In Defense of the Sitcom



It’s the best kind of chuckle

  Recently, the subject of sitcoms has come up in many conversations I’ve had with friends. Mostly it’s just them saying they don’t like sitcoms because of the predictable format most of them follow. I completely understand this criticism and don’t even necessarily disagree with people who dislike the formula. However, those who can only see tired plotting and applause breaks in the shows are really missing the point. In my estimation, the point of a sitcom is not so much inventive plots and interesting characters as it is delivering funny jokes for sensible chuckles. Sitcom is after all a portmanteau of situation and comedy. Poorly written shows likeThe Big BangTheory and Modern Family, both shows that are a little long in the tooth, don’t have decent jokes, or at the very least, the plots tend to focus too much on the wacky zaniness of the characters rather than letting the jokes do the bulk of the heavy lifting.

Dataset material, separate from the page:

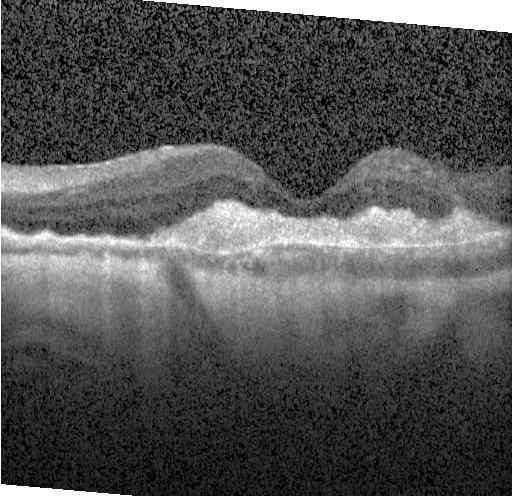
Optical coherence tomography scan — The scan shows CNV.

     For me, sitcoms like New Girl or Brooklyn Nine-Nine are perfect examples of what a sitcom can or should be: something funny to watch while you’re eating a sandwich at lunch. That is a perfect way to view a show like those mentioned above. This is not to say that sitcoms are cheap and disposable and just a way to pass the time. Actually, a really good sitcom is hard to do because it’s a structure based on getting the audience to the next big laugh by guiding them down a smooth river of  character interplay and smaller laughs. In a way, it functions like an action movie except for it’s all very dependent on words instead of actions.

    In the age of prestige television, a decent sitcom is hard to come by because nobody’s out there trying to make them. Everybody seems he focused on the next Mad Men or Breaking Bad, shows that are like movies and make the audience feel smart and sad at the same time—basic exercises in what I like to call misery endurance. What the misery endurance shows seem to forget is the lesson at the  core of a very old adage, “Dying is easy. Comedy is hard.” Finding a smart punchline to a joke is much harder than deciding which emotion to manipulate in a dramatic plot turn. A sitcom is like the waltz, sure we know all the steps, but does that does that stop us from standing and clapping when we see it done by the experts?